I was not able to find anyone from the hospital that could confirm that Dukes was given permission to go outside of the hospital. Dr. Murphy and Nurse Jenn both advised that they never gave Dukes permission to leave the hospital at any time. Dukes repeatedly states that when they were stopped, that it was his second time outside walking around the hospital that day. Examination of security footage from the hospital surveillance system for that day did not show Dukes outside on any other occasion on that day. I have seen news media and social media that alleges that racial profiling was the reason Dukes, Morrison, and Miles were stopped. I was not able to substantiate this alleged accusation. Dukes was walking outside the hospital in a hospital gown with an active IV in his arm, which is against hospital policy. Security Officer Godsil would have been negligent in his duties had he not stopped to inquire into what Dukes was doing outside. As to whether Security Officer Godsil asked if Dukes was stealing the equipment to sell on eBay as Dukes alleges, I was not able to substantiate this statement. But, I was able to find IV equipment like the one that Dukes had on that day for sale on eBay for as much as $400, so the concept and alleged statement is not so extreme as it is being suggested. Though allegations of racial profiling have been seen in the media and on social media, no such allegations were made on any of the formal citizen complaints that were filed in conjunction with this incident. I was not able to find anything related to racial profiling as the cause for contact with anyone involved in the incident. Again, Dukes, Morrison, and Miles did not keep either of the two appointments that they had with me to give their version of what transpired. Any reference to their accounts of the incident are based on bodycam footage, surveillance video, written reports, and their submitted written citizen complaints.
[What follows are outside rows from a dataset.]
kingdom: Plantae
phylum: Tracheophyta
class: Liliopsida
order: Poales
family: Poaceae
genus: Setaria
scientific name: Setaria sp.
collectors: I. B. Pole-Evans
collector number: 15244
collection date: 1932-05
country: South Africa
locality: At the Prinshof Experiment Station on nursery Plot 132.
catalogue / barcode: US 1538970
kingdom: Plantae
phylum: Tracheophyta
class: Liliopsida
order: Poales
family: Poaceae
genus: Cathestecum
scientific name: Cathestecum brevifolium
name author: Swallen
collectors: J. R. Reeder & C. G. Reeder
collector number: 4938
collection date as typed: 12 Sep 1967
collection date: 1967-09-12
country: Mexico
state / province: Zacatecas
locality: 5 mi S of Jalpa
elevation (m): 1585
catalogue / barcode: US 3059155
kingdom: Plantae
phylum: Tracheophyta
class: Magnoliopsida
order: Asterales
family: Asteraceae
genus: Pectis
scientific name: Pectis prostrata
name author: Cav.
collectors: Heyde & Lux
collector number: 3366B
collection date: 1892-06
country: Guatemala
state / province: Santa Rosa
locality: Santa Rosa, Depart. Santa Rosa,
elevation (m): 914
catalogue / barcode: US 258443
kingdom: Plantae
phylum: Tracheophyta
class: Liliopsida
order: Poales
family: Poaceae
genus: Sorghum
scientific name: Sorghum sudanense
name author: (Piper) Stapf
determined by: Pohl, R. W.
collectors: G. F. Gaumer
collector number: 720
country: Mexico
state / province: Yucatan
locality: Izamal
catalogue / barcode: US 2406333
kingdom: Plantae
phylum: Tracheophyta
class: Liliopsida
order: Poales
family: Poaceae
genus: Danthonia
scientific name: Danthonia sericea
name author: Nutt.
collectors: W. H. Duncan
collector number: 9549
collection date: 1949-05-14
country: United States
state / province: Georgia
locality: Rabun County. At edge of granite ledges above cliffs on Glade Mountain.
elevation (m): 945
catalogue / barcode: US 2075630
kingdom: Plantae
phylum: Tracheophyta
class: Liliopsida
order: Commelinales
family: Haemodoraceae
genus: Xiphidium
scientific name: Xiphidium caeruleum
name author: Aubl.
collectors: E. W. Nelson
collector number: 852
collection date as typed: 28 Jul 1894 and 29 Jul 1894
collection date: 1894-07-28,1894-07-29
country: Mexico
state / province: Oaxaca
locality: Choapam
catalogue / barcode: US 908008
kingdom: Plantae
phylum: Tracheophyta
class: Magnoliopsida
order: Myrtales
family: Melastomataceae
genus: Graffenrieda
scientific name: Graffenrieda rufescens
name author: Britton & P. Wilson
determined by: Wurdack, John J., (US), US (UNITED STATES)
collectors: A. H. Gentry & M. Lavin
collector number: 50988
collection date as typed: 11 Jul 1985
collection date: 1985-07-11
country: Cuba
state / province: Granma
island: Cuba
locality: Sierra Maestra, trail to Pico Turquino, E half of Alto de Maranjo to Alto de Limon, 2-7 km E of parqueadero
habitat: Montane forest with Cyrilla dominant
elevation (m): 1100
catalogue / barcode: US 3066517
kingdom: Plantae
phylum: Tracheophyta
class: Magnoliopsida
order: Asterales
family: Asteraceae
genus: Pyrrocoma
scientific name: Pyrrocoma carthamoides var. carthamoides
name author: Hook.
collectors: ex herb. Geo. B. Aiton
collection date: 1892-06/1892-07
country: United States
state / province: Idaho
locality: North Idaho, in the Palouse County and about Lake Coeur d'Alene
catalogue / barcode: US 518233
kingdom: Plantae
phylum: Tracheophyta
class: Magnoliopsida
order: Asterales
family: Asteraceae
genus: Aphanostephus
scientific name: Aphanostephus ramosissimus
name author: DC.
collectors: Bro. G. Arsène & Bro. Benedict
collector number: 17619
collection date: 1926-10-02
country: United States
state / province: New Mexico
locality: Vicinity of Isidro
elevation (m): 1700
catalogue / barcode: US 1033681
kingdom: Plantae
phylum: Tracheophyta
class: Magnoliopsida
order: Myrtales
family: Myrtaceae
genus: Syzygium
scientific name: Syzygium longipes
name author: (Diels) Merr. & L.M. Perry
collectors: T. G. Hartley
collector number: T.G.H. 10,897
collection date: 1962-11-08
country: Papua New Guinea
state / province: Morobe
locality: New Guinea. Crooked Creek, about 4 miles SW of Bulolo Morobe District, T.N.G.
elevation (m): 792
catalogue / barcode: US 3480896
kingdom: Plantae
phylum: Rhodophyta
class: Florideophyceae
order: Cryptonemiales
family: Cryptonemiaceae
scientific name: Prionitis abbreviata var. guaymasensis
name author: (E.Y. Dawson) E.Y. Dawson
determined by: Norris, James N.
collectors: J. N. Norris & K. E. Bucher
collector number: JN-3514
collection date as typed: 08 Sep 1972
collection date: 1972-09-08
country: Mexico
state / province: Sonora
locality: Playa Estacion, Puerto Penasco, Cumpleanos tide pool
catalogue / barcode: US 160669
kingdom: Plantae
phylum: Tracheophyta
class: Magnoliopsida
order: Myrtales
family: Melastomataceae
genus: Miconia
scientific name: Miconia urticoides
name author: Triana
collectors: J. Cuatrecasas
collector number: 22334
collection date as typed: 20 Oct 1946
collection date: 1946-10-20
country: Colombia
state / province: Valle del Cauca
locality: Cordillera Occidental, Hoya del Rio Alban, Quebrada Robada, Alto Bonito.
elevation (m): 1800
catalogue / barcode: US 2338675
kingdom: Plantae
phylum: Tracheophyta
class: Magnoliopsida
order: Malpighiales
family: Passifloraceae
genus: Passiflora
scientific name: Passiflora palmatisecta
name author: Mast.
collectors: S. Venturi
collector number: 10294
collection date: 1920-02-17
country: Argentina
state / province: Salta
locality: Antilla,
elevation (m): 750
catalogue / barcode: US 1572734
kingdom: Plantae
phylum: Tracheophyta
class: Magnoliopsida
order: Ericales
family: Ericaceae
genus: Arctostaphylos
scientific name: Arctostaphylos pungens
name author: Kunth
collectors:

The citizen complaints in this incident were primarily directed at Sgt. Zalaznik and questioned the validity of their arrests. There were no allegations listed in the citizen complaints of any brutality, overall unprofessional behavior, or specific racial bias, though Miles did call Sgt. Zalaznik a racist. All three arrestees were primarily charged with Disorderly Conduct. While the courts will determine the weight of the case from a criminal aspect, Security Officer Godsil was in fear during his initial interaction with Dukes, Miles, and Morrison that it was escalating to a level of him possibly being harmed, so he called for the police. After interviewing Godsil and seeing on video the hostility being directed at Godsil by Dukes, Miles and Morrison even with several police officers standing nearby, I believe had he genuinely felt fear. During one exchange on bodycam footage, Dukes points to Godsil and talks about “where he comes from” and how he doesn’t care about anyone having a badge or a gun. Godsil wanted to proceed with complaints for Disorderly Conduct and the officers imposed the respective charges. After initially agreeing to go back into the hospital, Dukes eventually refused and went so far as to attempt to remove his own IV. With what was provided to me to examine, I was unable to substantiate any of the allegations that were listed in the citizen complaints in this matter.
This report was provided to the Freeport Police Department solely as an independent personal and professional opinion about the above incident, based on what material I was given and interviews that I was able to conduct. I will state, yet again, that neither Dukes, Morrison, nor Miles, showed up for two scheduled appointments to meet with me to give their personal version of the story. The sources of video footage and their written complaints were used for anything pertaining to them.